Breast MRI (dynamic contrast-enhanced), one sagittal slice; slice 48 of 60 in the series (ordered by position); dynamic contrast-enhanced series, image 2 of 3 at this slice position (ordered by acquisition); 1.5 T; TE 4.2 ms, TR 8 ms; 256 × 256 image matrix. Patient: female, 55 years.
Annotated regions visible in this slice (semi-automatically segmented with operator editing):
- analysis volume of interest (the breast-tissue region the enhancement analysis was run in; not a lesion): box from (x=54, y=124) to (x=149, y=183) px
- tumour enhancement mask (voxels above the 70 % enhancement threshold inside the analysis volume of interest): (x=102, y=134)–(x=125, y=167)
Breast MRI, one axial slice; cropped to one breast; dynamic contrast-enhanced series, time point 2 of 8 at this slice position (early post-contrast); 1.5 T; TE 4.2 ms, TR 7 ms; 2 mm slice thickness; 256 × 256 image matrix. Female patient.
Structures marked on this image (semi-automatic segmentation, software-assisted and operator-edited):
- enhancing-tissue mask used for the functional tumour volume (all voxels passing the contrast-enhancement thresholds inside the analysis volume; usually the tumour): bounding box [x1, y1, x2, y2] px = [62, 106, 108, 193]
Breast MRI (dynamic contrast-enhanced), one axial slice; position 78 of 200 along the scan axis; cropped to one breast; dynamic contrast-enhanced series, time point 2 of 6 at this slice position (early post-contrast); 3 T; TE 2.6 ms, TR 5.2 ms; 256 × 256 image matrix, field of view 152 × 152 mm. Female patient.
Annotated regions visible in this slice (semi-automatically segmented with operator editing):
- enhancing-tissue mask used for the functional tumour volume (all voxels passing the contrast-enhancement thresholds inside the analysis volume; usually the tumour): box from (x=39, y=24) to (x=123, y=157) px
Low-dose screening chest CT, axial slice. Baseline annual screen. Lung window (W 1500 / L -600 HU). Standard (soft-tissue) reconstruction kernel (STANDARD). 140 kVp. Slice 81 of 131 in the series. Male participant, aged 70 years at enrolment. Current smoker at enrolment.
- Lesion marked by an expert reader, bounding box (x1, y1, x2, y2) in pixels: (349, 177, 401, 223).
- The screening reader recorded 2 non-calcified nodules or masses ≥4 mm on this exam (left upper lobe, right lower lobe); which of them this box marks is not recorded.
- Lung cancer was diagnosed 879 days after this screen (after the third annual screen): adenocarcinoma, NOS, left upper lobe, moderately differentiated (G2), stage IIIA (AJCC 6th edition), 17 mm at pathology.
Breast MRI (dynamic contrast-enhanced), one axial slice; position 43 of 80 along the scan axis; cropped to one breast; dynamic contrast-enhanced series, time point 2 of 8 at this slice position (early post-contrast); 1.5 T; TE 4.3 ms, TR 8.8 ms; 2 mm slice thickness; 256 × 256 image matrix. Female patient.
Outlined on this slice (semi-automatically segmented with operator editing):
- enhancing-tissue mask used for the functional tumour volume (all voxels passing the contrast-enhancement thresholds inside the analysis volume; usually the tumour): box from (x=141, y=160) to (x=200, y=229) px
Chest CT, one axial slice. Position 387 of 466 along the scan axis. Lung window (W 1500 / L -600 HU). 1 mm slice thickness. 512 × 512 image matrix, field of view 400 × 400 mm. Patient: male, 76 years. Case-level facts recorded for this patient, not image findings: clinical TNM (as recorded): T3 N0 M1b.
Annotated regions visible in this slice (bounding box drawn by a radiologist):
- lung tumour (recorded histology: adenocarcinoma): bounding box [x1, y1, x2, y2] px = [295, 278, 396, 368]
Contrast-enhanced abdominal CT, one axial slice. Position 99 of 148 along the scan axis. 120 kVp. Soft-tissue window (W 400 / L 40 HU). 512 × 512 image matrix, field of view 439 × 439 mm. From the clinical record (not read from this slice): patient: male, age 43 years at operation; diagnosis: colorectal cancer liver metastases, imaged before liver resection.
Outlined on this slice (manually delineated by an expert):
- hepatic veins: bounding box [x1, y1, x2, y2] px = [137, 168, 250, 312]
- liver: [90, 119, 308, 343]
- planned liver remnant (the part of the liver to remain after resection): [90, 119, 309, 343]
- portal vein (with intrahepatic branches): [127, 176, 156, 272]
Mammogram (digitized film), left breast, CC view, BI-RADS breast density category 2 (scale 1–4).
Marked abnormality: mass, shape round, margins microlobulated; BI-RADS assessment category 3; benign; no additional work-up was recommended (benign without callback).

______________________________

Find the string "category" in the material above, and report every line where it occurs.

Output of the exercise:
Mammogram (digitized film), left breast, CC view, BI-RADS breast density category 2 (scale 1–4).
Marked abnormality: mass, shape round, margins microlobulated; BI-RADS assessment category 3; benign; no additional work-up was recommended (benign without callback).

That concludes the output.